Abstract: In an era of reduced Defense budgets and increasing threats, military planners are seeking new technologies to reduce operating costs and increase operation capabilities for space and aviation platforms, and weight reduction is an attractive target. For example, transportation costs to geosynchronous orbits using a NASA reusable launch vehicle are close to $10,000 per pound of payload. Copper wiring, which makes up as much as one-third of the weight of a 15-ton satellite and 20 miles of an F-22 aircraft, is a clear target for weight reduction. Half of this wire weight is typically in the EMI shielding. Developing new lightweight, conductive materials that replace copper in the shielding and core conductor could serve as a lead candidate for radically reducing this weight.

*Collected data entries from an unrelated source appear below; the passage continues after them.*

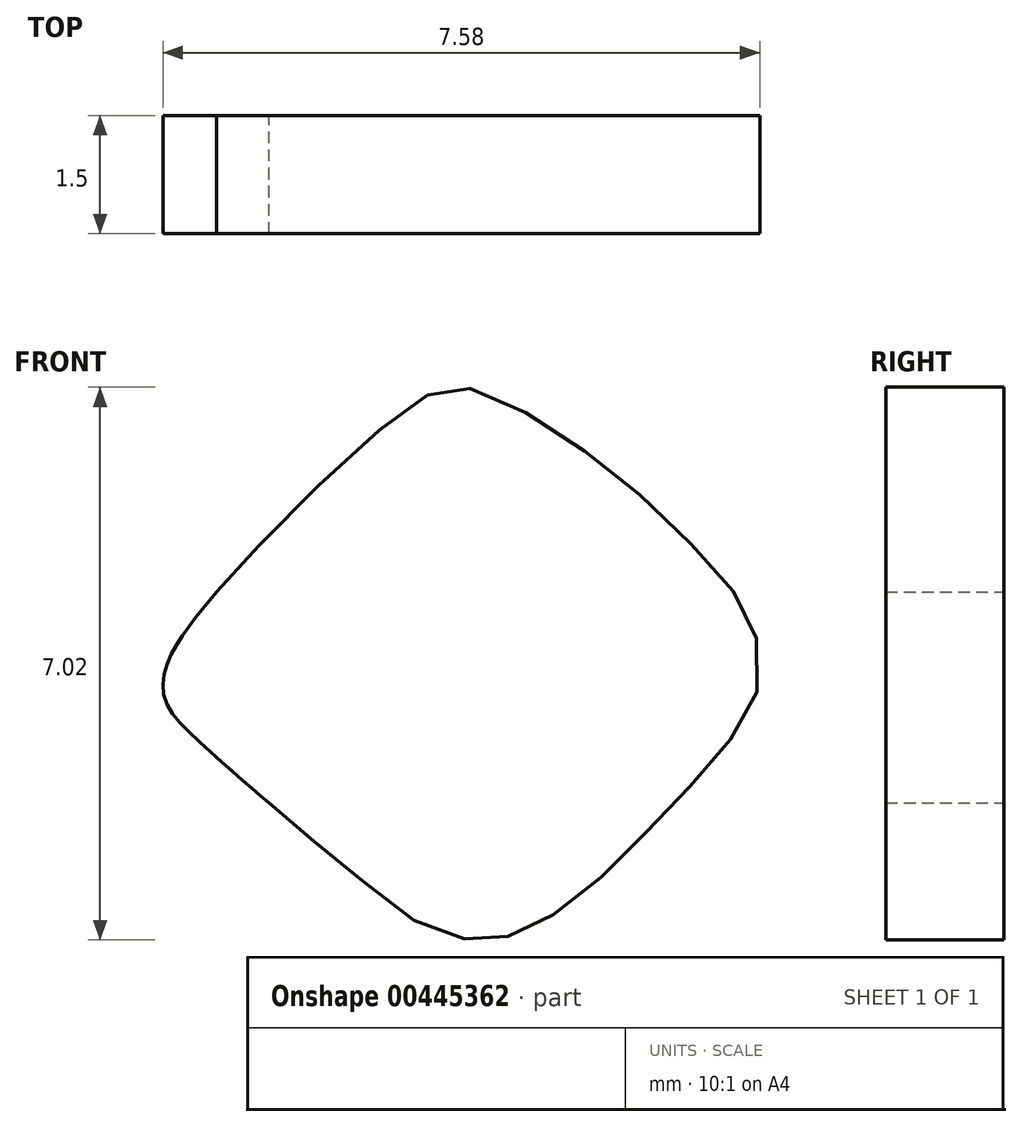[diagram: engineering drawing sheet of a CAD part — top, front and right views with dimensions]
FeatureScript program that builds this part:
annotation { "Feature Type Name" : "Feature", "Feature Type Description" : "" }
export const myFeature = defineFeature(function(context is Context, id is Id, definition is map)
    precondition{}
    {
        {
            var Q0;
            Q0=qCreatedBy(makeId("Front.planeOp"),FACE);
            var sketch = newSketch(context, id + "F0", { "sketchPlane" : qUnion([Q0])});
            skFitSpline(sketch, "E0", {"points": [v(-26.18, 6.87) * mm, v(-25.6, 7.51) * mm, v(-24.5, 8.6) * mm, v(-23.67, 9.27) * mm, v(-23.28, 9.45) * mm, v(-22.84, 9.42) * mm, v(-22.04, 9.02) * mm, v(-21.18, 8.41) * mm, v(-20.39, 7.72) * mm, v(-19.71, 7) * mm, v(-19.4, 6.52) * mm, v(-19.28, 5.87) * mm, v(-19.42, 5.35) * mm, v(-19.85, 4.75) * mm, v(-20.42, 4.13) * mm, v(-21.02, 3.52) * mm, v(-21.64, 2.95) * mm, v(-22.21, 2.6) * mm, v(-22.6, 2.46) * mm, v(-23.04, 2.46) * mm, v(-23.6, 2.65) * mm, v(-24.3, 3.18) * mm, v(-24.95, 3.7) * mm, v(-25.51, 4.19) * mm, v(-26.09, 4.74) * mm, v(-26.72, 5.35) * mm], "startDerivative": vector(12.36, 14.01) * mm, "endDerivative": vector(-15.04, 14.19) * mm});
            skLineSegment(sketch, "E1", {"start": v(-25.51, 4.19) * mm, "end": v(-25.33, 4.37) * mm});
            skLineSegment(sketch, "E2", {"start": v(-25.51, 4.19) * mm, "end": v(-25.73, 3.99) * mm});
            skFitSpline(sketch, "E3", {"points": [v(-26.18, 6.87) * mm, v(-26.45, 6.53) * mm, v(-26.7, 6.16) * mm, v(-26.85, 5.8) * mm, v(-26.8, 5.43) * mm, v(-26.45, 5.02) * mm, v(-25.89, 4.5) * mm, v(-25.51, 4.19) * mm], "startDerivative": vector(-2.07, -2.4) * mm, "endDerivative": vector(2.43, -2.05) * mm});
            skSolve(sketch);
        }
        {
            var Q0;
            Q0=makeQuery(id+"F0.imprint","IMPRINT",FACE,{"disambiguationData":[TD([[makeQuery(id+"F0.imprint","IMPRINT",EDGE,{"derivedFrom":sQuery(id+"F0.wireOp",EDGE,"E0")}),-1.0]])]});
            extrude(context, id + "F1", {"entities" : qUnion([Q0]), "depth" : 1.5 * mm});
        }
    });
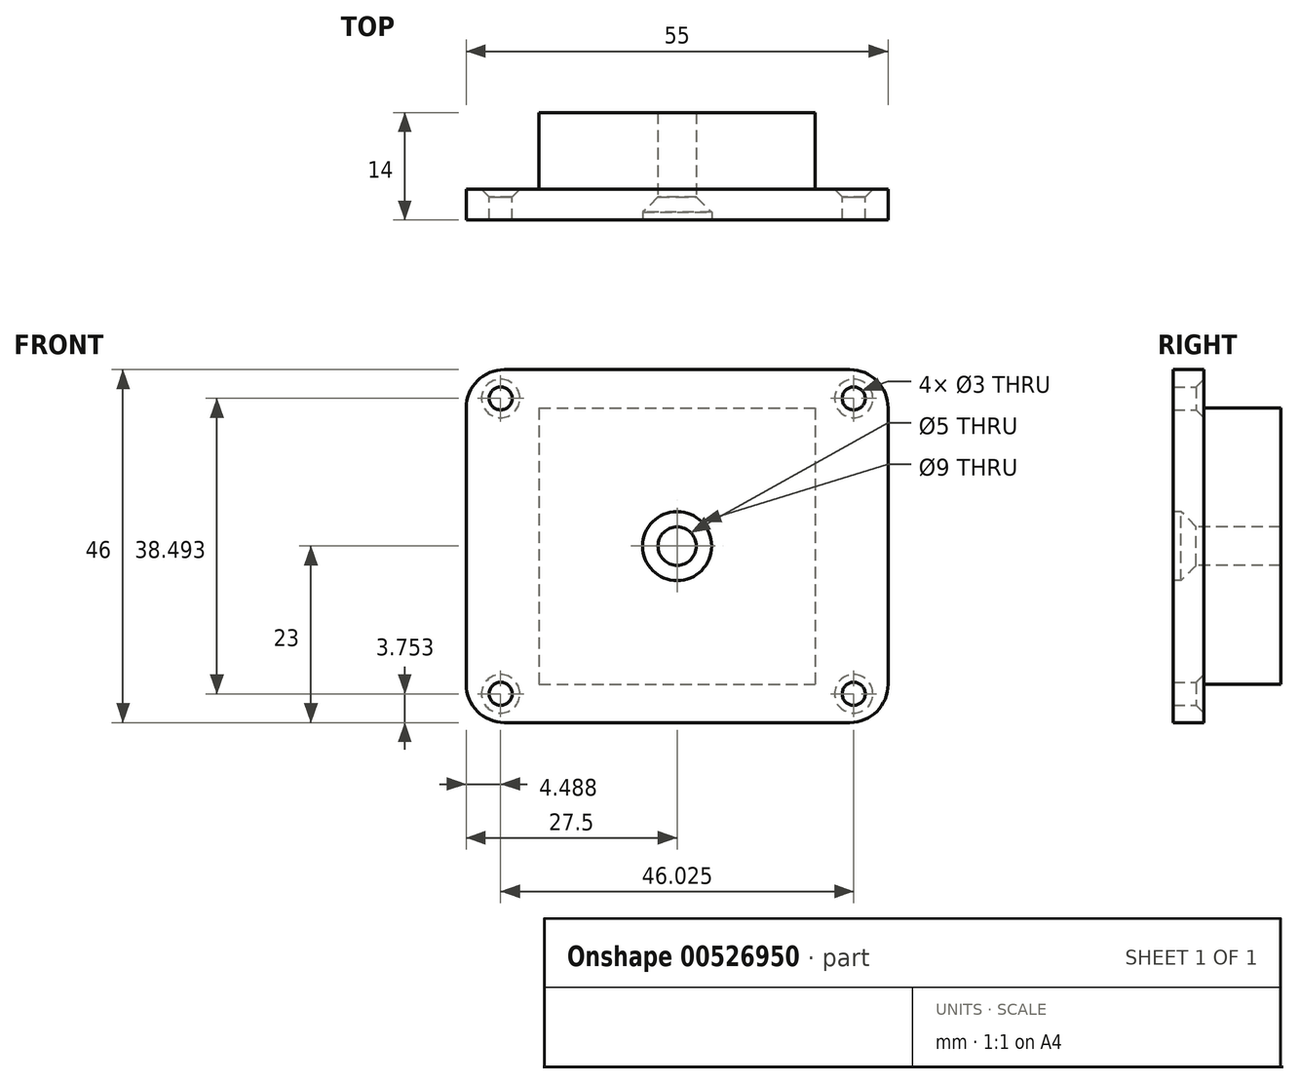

Carbon nanotubes (CNTs) combine high strength, electrical and thermal conductivity with low density, which makes them ideal for applications where weight reduction is a priority. DexMat is commercializing CNT technology that has shown the highest published values for conductivity and mechanical strength of CNT materials. This Phase II Proposal will continue developing CNT-based cables with solution-processing technology capable of producing high performance CNT fibers and coatings, without the use of binders and wetting agents.